• [Testo fornito]
Pizza e birra: il rispetto, il dispetto e il gusto.

Nel giro di pochi giorni, due splendidi pacchi sono arrivati a rallegrare la mia dispensa.
Il primo, di cui ho già detto, è stato quello del premio “I sapori della nostra terra“: aceto balsamico di Modena IGP, prosciutto crudo e parmigiano reggiano, tutti rigorosamente firmati da Ferrarini. Il secondo, tutto pieno di piccole e grandi meraviglie e firmato Accantoalcaminetto, è stato quello che mi ha mandato Libera.
Dentro a quest’ultimo, insieme con i vasetti contenenti varietà di pepe profumatissime, c’erano due bottiglie di birra: una di Rossa Vienna e una di Affumicata, due Zahre beer, la birra di Sauris! Ed essendo una birra artigianale, integrale, non filtrata né pastorizzata, prima di prendere qualsiasi decisione, è finita subito in frigorifero!
Risolto il problema dell’immediata conservazione e sapendo che il mio degustatore ufficiale avrebbe scelto di “sopprimere” prima la rossa, è rimasta la domanda sul come. Rapido controllo sul sito ufficiale e … decisione presa!

• [Dati registrati]
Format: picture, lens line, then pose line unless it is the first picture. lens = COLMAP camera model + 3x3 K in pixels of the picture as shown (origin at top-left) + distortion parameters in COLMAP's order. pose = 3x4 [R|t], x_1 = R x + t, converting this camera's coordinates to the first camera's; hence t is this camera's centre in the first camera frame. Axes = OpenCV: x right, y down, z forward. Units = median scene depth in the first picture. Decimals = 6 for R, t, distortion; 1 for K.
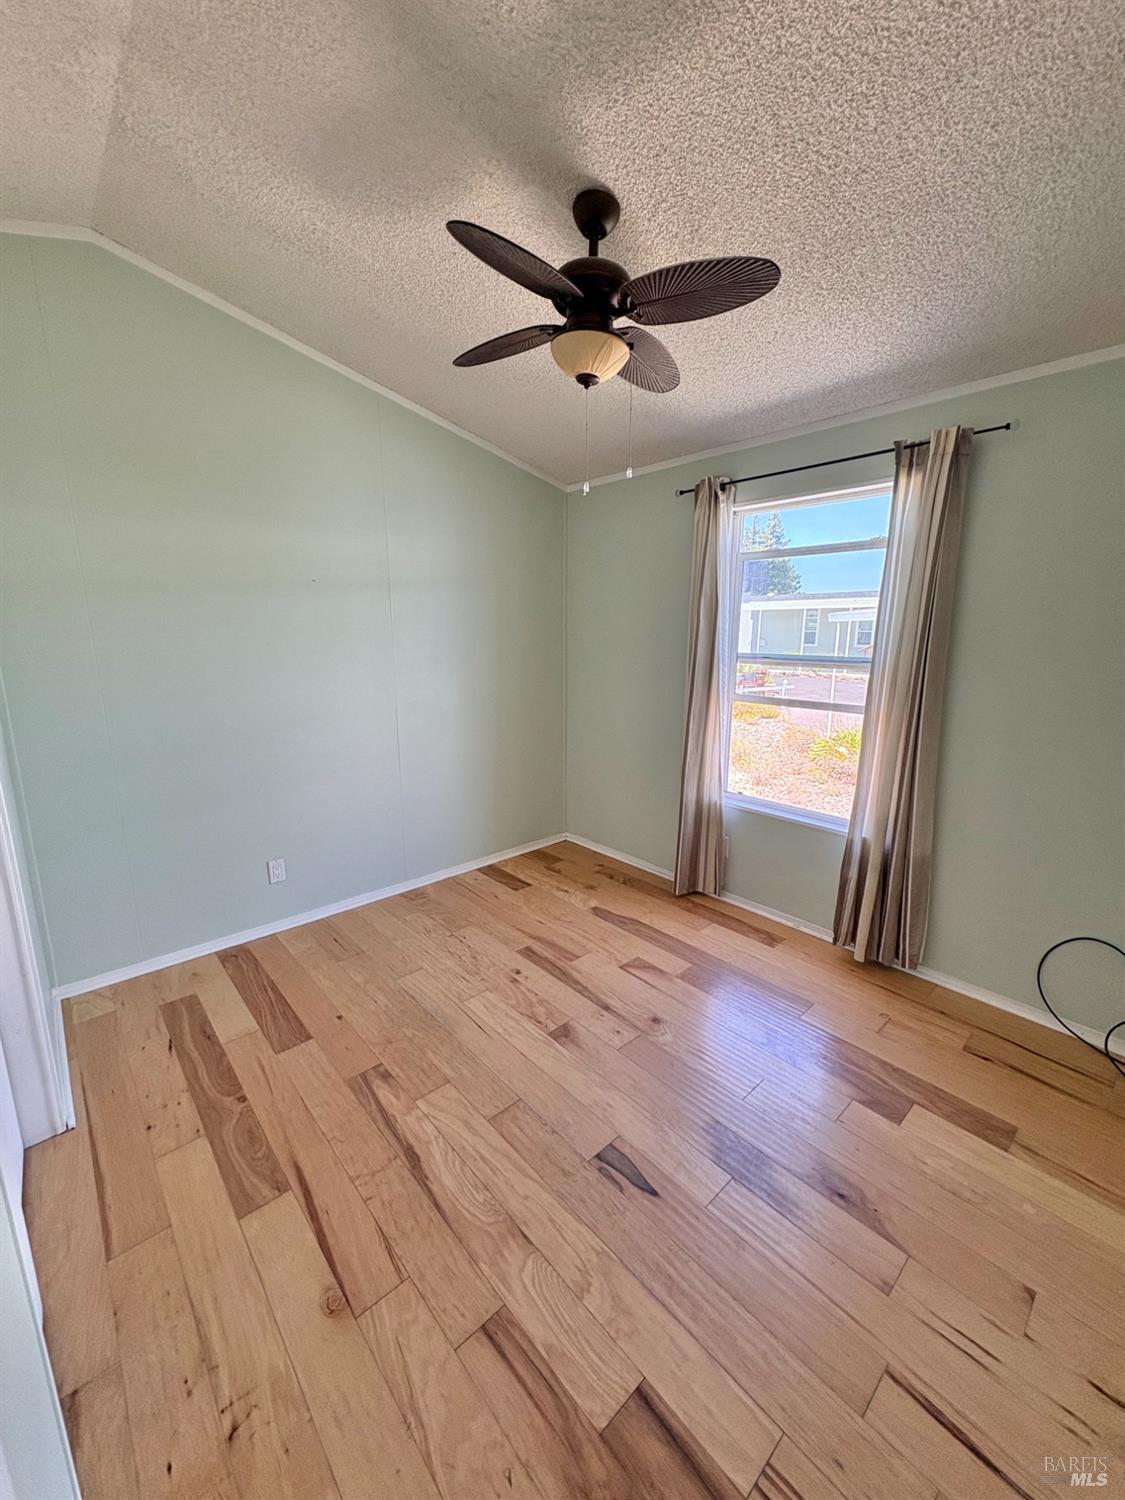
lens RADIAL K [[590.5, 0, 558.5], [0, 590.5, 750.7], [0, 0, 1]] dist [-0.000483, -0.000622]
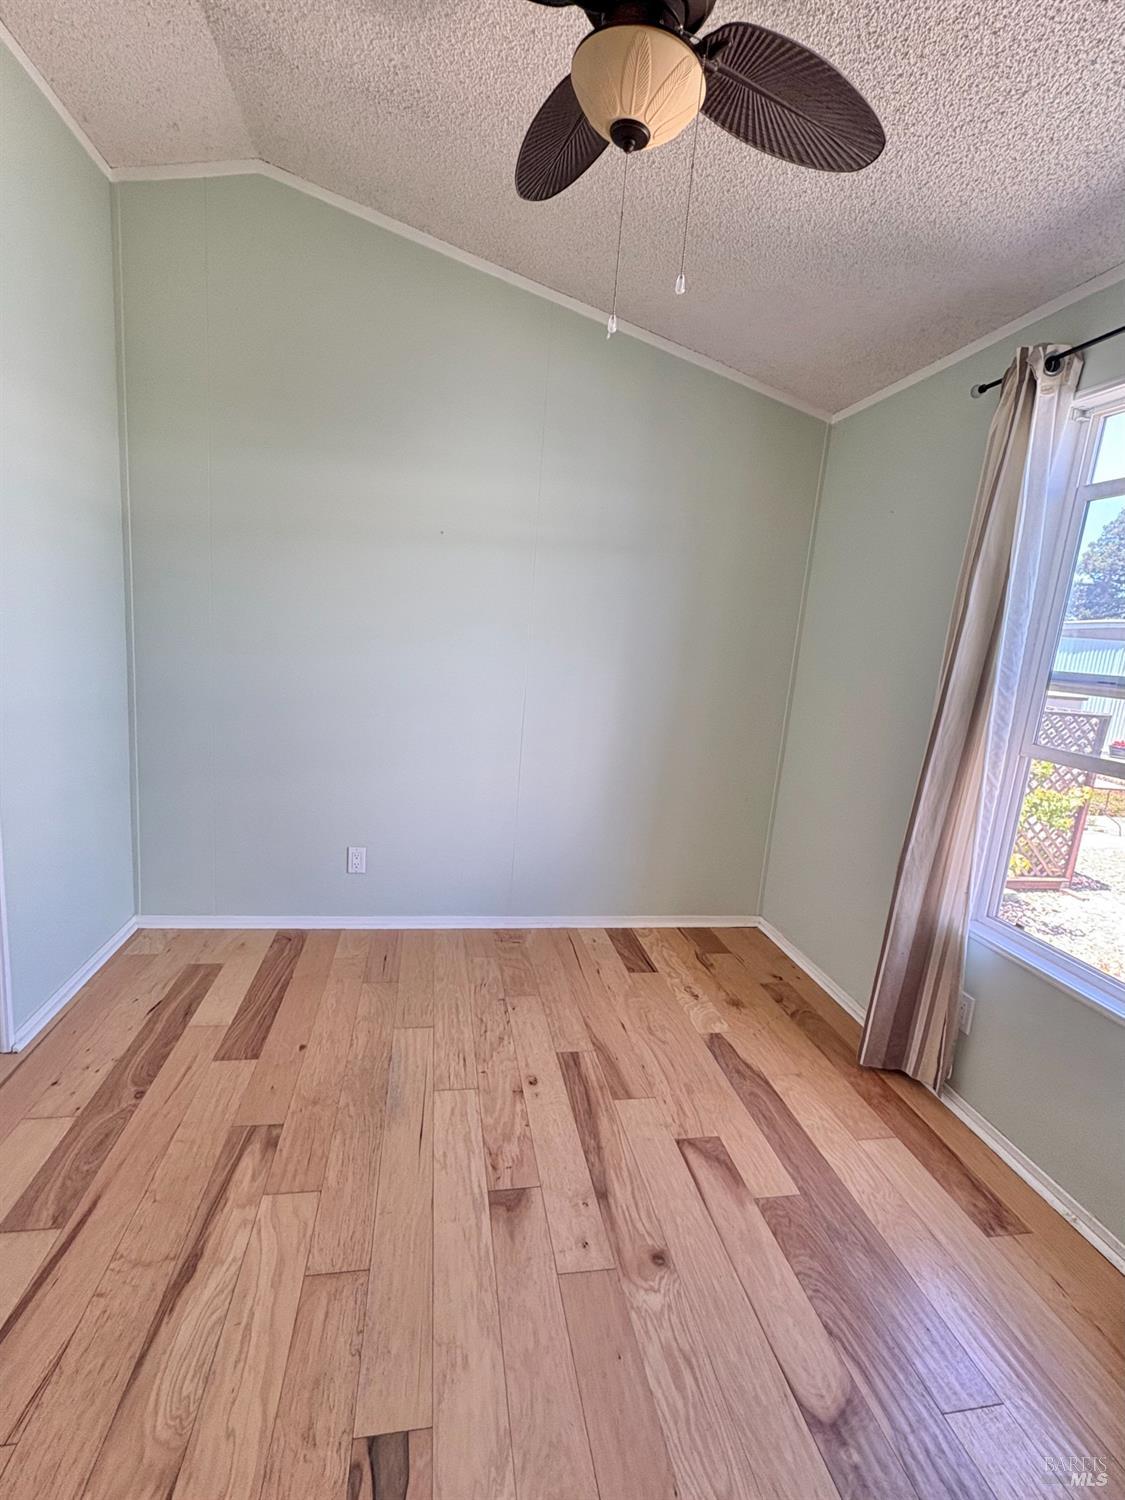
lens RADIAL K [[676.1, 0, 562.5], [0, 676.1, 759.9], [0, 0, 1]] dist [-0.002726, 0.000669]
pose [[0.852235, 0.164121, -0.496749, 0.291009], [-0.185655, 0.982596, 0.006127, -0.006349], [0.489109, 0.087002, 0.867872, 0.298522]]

• [Quesito A]
Risponda in base al testo su pizza e birra:
(i) Quali prodotti firmati Ferrarini conteneva il pacco del premio "I sapori della nostra terra"?
(ii) Quali due birre si trovavano nel pacco inviato da Libera?
(iii) Dove è stata messa subito la birra, prima di qualsiasi decisione?
• [Quesito B]
Riprenda il testo su pizza e birra dopo l'ultima frase e ne scriva il seguito.

• [Spazio risposta A]
(i) Aceto balsamico di Modena IGP, prosciutto crudo e parmigiano reggiano.
(ii) Una Rossa Vienna e una Affumicata, due Zahre beer, la birra di Sauris.
(iii) In frigorifero.

• [Spazio risposta B]
Un assaggio con quella ricottina di capra appena comperata e il resto con una bella pizza casalinga!

Tanto come dire, prima  i suggerimenti del produttore (il rispetto), poi, vediamo come te la cavi in situazioni extra (il dispetto) :-).

Ingredienti per l’impasto (dose per due teglie da cm 26 x 37)

  • 500 gr di farina bianca di farro (macinata a pietra);
  • 300 gr di acqua;
  • un cucchiaio di olio evo;
  • 7 gr lievito di birra disidratato;
  • 2 cucchiaini di zucchero;
  • sale.

Ingredienti per il condimento delle pizze

  • passata di pomodoro;
  • circa 300 gr di mozzarella di bufala;
  • olive taggiasche in salamoia;
  • acciughe sotto sale;
  • capperi di Pantelleria sotto sale;
  • origano.

Preparazione dell’impasto

Su di un piano di lavoro, setacciare la farina di farro insieme al lievito disidratato ed allo zucchero.
Creare una fontana, aggiungere l’olio e, gradatamente, l’acqua tiepida formando, man mano l’impasto.
Una volta impastati i due terzi della farina, aggiungere il sale.
Lavorare energicamente fino a quando l’impasto risulterà liscio ed elastico; modellarlo a palla e lasciare lievitare coperto fino al raddoppio del suo volume. 

Preparazione delle pizze

Una volta lievitato, dividere l’impasto in due parti uguali e dare una forma che ricalchi quella della teglia in cui andrà cotto.
Mettere al centro delle teglie da forno un po’ di olio ed adagiarvi sopra la pasta.
Stendere la pasta con le mani fino ad occupare tutta la teglia; distribuire sulla superficie delle pizze il condimento e lasciare riposare a temperatura ambiente per una quindicina di minuti.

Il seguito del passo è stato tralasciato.